Its name will be João Tomasini Canoe School (Escolinha de Canoagem João Tomasini), in honor of the former president of the Brazilian Canoe Confederation who passed away in January of COVID-19 complications.

The school will have free classes for young people between 10 and 17 years old. City mayor Eduardo Paes visited the site and spoke of the importance of the Olympic legacy.

“We are in an important part of the city that a good part of Cariocas have no idea where it is," the mayor said.

"A space for leisure and physical activity has been created. It is a meeting place for people from the poorest areas of the city. Deodoro Park is an important legacy of the Olympics. It is a sporting legacy. Even in a time of scarcity of resources, it is important not to close the spaces.”

the chance to carry out the dream of becoming an Olympic athletes

According to the Municipal Sports Secretary, Guilherme Schleder, the initiative will bring residents closer to the practice of sports, with the possibility of national idols appearing in the near future.

“We have practically the same activities in all Olympic Villages: volleyball, athletics, swimming… And Radical Park is such a cool, different space, that maybe in a year or two we will have children going down the rapids and becoming canoe athletes," he said.

"The school will give children and young people the chance to carry out the dream of becoming an Olympic athletes.”

The CBCa (Brazilian Canoe Confederation) provided boats for the school, which will have four classes of 10 to 15 students.

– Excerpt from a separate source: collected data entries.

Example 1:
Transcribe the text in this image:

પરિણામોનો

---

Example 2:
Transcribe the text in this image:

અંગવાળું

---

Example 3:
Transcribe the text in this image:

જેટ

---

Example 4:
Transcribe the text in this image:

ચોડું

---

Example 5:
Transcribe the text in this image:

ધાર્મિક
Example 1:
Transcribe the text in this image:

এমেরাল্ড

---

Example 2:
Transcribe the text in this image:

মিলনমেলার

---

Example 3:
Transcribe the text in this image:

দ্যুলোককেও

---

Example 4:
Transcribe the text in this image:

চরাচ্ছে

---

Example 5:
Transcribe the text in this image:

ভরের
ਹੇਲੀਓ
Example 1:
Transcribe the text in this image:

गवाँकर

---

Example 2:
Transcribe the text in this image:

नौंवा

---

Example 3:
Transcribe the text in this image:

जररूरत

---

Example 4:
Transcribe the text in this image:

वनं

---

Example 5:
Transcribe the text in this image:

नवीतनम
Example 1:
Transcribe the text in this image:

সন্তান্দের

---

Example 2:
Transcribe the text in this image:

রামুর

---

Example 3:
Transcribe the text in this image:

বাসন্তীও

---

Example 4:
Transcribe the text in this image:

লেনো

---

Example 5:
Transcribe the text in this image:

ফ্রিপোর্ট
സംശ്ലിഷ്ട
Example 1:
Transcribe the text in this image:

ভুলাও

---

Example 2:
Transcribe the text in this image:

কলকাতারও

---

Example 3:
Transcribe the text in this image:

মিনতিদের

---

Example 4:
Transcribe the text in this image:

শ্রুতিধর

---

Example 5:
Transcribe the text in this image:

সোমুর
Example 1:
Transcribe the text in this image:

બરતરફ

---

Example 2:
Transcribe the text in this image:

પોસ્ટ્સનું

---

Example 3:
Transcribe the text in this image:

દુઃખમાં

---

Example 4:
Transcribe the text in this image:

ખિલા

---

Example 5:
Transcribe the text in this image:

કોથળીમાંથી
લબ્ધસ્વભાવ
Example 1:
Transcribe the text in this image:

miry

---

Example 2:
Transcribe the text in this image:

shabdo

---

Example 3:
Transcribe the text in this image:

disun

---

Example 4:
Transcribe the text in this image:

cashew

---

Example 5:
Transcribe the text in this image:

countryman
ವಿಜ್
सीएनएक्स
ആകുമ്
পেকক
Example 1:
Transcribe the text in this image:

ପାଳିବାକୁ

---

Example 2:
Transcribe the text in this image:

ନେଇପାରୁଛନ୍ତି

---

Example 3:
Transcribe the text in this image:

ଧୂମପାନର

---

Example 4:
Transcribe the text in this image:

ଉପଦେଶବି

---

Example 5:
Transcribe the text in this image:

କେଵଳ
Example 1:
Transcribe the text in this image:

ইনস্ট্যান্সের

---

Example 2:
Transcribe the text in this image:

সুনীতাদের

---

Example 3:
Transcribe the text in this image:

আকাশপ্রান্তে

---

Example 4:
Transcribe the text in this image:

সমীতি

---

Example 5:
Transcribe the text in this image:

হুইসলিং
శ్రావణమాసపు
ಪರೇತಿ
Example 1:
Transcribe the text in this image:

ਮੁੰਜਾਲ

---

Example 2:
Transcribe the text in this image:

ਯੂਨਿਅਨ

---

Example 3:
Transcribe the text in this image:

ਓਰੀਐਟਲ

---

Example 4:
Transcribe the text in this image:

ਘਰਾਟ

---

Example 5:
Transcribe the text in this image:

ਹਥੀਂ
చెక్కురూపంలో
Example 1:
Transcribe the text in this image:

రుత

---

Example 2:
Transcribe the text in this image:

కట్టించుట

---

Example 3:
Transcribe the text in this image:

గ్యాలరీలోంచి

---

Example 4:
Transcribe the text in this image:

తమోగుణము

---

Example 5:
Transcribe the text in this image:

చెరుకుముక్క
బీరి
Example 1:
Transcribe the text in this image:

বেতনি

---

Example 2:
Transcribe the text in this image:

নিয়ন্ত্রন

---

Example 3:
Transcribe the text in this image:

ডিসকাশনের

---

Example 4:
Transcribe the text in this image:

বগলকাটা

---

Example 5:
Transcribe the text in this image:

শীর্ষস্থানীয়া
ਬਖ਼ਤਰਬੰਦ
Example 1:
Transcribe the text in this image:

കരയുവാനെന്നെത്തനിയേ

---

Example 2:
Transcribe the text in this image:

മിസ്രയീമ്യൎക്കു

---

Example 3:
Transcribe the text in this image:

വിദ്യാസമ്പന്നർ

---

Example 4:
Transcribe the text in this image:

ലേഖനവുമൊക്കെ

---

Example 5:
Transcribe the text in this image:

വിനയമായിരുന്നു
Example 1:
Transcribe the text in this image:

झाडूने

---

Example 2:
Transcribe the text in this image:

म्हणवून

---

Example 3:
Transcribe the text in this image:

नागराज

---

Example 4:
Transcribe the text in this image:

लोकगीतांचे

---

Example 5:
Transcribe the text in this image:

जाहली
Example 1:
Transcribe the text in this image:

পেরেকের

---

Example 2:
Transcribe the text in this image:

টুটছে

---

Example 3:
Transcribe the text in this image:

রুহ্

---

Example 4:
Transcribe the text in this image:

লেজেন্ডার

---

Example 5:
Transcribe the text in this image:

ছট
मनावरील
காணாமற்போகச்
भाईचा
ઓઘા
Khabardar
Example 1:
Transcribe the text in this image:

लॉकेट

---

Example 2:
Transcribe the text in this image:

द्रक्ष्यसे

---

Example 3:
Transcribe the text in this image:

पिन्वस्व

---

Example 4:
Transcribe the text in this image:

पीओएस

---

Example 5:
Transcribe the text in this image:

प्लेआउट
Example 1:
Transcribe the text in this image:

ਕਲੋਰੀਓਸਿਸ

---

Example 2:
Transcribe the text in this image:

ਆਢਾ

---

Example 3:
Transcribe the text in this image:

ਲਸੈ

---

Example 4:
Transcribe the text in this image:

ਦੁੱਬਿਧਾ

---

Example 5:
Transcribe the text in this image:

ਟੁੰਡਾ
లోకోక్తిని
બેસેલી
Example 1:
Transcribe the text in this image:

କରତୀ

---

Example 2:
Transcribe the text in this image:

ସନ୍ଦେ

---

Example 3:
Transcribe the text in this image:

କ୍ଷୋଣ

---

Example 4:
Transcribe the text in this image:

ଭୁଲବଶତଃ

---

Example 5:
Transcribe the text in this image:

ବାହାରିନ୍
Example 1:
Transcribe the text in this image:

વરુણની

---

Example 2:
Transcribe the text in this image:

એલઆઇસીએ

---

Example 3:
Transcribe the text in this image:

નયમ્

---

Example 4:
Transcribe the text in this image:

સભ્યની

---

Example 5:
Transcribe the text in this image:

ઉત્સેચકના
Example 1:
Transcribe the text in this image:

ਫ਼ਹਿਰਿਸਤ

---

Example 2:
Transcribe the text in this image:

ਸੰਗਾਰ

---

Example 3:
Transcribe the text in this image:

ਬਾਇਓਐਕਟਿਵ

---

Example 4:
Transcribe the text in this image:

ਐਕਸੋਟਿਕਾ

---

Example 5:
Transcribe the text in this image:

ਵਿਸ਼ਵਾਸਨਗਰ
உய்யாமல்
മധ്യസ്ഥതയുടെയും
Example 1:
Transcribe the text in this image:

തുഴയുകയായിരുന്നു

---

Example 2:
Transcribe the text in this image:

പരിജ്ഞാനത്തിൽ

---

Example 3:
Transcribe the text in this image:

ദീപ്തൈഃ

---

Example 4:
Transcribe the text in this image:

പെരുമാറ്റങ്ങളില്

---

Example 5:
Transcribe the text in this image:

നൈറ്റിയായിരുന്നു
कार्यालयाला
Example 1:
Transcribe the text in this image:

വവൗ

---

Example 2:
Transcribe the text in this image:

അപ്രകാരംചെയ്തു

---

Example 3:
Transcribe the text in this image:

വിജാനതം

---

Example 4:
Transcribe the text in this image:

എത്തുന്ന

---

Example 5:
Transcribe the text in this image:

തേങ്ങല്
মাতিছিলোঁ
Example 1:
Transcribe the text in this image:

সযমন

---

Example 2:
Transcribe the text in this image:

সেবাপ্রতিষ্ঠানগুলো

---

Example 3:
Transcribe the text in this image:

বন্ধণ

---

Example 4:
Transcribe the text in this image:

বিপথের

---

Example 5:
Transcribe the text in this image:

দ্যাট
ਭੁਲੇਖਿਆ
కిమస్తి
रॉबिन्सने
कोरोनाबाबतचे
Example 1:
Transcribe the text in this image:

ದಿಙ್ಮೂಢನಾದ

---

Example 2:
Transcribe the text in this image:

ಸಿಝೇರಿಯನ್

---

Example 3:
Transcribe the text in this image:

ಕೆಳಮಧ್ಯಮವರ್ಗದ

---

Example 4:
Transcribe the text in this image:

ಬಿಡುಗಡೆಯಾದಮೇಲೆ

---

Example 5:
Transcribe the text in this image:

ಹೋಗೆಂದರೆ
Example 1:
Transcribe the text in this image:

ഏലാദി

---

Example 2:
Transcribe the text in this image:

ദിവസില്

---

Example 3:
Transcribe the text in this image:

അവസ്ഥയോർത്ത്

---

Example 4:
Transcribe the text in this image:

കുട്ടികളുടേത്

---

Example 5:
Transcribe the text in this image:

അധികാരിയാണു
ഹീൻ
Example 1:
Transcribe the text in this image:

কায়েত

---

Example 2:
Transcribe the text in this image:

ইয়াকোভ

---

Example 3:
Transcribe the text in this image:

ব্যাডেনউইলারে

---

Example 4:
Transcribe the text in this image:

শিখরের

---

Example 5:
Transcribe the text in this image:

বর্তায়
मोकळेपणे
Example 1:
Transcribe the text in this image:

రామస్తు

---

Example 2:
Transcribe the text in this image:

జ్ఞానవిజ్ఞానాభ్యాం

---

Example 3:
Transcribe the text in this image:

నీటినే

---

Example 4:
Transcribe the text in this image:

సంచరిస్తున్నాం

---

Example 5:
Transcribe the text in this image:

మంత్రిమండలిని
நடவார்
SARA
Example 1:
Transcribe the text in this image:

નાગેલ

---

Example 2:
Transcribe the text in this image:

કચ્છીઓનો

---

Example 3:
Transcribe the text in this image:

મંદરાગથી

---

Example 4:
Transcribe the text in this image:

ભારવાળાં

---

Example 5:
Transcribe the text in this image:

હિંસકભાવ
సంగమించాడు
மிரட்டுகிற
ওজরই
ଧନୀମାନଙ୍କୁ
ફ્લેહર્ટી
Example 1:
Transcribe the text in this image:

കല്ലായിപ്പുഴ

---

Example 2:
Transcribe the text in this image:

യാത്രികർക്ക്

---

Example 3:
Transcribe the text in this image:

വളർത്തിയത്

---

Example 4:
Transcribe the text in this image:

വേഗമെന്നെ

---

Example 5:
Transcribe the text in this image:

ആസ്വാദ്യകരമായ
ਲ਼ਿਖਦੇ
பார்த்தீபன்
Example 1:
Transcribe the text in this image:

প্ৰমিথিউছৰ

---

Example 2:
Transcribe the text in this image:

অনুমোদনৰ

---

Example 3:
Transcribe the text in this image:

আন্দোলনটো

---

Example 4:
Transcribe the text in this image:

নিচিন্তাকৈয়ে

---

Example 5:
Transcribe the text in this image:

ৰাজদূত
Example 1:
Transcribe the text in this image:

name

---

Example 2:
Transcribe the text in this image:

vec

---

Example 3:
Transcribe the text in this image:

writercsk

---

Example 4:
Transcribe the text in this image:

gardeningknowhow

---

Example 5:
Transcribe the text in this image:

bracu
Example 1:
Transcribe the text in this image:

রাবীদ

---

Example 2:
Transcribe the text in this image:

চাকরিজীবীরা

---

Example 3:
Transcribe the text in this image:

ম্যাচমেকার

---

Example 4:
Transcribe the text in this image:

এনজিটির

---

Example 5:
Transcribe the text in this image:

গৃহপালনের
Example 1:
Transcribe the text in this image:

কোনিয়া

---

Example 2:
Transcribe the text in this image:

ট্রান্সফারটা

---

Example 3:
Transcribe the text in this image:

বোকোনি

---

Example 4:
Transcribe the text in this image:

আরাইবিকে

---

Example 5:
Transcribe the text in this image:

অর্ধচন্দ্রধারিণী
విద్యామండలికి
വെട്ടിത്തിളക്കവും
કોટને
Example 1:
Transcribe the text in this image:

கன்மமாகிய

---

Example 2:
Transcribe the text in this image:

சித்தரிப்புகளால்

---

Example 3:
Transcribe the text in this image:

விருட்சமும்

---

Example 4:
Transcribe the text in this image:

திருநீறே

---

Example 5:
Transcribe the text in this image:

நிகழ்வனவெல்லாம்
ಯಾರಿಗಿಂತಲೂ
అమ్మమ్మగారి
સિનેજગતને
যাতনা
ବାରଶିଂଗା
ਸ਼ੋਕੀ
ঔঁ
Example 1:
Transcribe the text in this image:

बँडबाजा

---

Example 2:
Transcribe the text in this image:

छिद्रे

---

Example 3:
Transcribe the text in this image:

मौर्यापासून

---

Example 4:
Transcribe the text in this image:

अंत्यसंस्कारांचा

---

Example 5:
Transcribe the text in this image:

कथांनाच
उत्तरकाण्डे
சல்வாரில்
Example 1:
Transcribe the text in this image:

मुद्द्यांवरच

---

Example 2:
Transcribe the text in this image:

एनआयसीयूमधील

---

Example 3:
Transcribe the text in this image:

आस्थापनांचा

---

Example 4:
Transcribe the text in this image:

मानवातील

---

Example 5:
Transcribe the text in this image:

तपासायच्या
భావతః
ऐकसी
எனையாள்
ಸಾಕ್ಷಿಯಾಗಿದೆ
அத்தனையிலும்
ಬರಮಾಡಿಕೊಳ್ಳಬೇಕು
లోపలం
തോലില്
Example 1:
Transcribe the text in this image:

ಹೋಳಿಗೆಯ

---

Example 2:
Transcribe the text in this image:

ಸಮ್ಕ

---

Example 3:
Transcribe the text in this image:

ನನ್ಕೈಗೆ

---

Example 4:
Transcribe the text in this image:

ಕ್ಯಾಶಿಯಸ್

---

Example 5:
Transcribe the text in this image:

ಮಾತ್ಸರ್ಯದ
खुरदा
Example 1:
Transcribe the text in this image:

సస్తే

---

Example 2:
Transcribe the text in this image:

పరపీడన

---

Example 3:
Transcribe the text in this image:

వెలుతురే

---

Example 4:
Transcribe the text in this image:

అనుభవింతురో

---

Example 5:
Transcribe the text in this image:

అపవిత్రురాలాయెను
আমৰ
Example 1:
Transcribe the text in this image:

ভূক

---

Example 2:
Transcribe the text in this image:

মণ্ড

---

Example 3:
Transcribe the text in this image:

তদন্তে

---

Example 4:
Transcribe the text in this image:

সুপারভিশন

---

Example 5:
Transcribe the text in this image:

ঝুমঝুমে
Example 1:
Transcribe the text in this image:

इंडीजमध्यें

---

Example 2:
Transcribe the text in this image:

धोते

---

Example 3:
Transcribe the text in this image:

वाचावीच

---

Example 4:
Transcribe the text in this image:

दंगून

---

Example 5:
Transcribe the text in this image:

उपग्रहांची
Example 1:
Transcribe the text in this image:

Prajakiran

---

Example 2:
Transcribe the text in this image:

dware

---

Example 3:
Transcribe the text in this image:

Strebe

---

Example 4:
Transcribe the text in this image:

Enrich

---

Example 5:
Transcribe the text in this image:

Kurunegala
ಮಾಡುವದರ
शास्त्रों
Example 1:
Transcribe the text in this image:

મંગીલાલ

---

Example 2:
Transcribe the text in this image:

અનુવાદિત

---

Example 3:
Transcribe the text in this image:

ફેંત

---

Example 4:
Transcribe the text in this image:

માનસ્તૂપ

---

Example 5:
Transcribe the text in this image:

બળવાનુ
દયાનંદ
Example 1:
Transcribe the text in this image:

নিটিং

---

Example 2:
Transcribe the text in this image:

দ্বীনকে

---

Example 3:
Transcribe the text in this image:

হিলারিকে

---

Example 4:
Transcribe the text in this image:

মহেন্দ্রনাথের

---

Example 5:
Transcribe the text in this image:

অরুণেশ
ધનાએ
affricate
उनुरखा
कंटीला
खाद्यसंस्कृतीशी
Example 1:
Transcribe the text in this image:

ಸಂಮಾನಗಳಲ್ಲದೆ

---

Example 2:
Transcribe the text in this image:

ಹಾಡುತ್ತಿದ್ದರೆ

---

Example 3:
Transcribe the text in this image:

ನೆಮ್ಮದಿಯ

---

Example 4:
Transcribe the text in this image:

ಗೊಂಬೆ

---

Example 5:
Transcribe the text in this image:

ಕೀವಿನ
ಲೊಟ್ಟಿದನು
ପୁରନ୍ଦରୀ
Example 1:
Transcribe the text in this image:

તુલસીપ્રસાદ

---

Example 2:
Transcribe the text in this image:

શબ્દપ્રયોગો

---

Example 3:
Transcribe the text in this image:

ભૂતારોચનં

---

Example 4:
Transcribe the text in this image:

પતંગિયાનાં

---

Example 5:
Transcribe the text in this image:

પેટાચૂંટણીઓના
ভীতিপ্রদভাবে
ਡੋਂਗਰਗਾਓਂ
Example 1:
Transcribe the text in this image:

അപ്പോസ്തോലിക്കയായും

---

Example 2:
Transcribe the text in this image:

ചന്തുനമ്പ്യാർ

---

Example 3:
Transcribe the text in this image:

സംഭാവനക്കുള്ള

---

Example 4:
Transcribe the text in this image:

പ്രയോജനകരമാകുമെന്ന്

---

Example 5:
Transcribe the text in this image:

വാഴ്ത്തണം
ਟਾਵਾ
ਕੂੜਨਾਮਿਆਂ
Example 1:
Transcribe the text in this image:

The classes, with teachers trained by CBCa, will take place from Monday to Wednesday (10am to 11am, 11am to 12pm, 2pm to 3pm and 3pm to 4pm). All Covid-19 prevention protocols will be respected, and students must know how to swim.

The Brazilian athletes of the sport, who are training at the Deodoro Radical Park, embraced the initiative. Ana Sátila, qualified for the Tokyo Games, scheduled for July and August, switch in 2019 her address from Foz do Iguaçu, where she lived for five years, to Rio de Janeiro. All this in the name of the dream of being an Olympic medalist, after frustrated attempts at the London Games in 2012 and Rio in 2016.

“The Deodoro Park track is one of the best in the world, which even the organizers of the Tokyo Games came here to copy," Satila said.

"We have never had such a large structure, which is fundamental for us to be able to achieve the objective that is the Olympic medal."

Tribute to Tomasini

The school was named after the former president of the Brazilian Canoe Confederation (CBCa), João Tomasini Schwertner, who passed away on January 17 due to complications from COVID-19.

Tomasini was one of the main enthusiasts in transforming the canoe slalom canal at the Deodoro Radical Park into a legacy for the local population. The social project has a vision of social transformation through sport. The idea is to give an opportunity to the needy population that lives around the Olympic complex in Rio de Janeiro.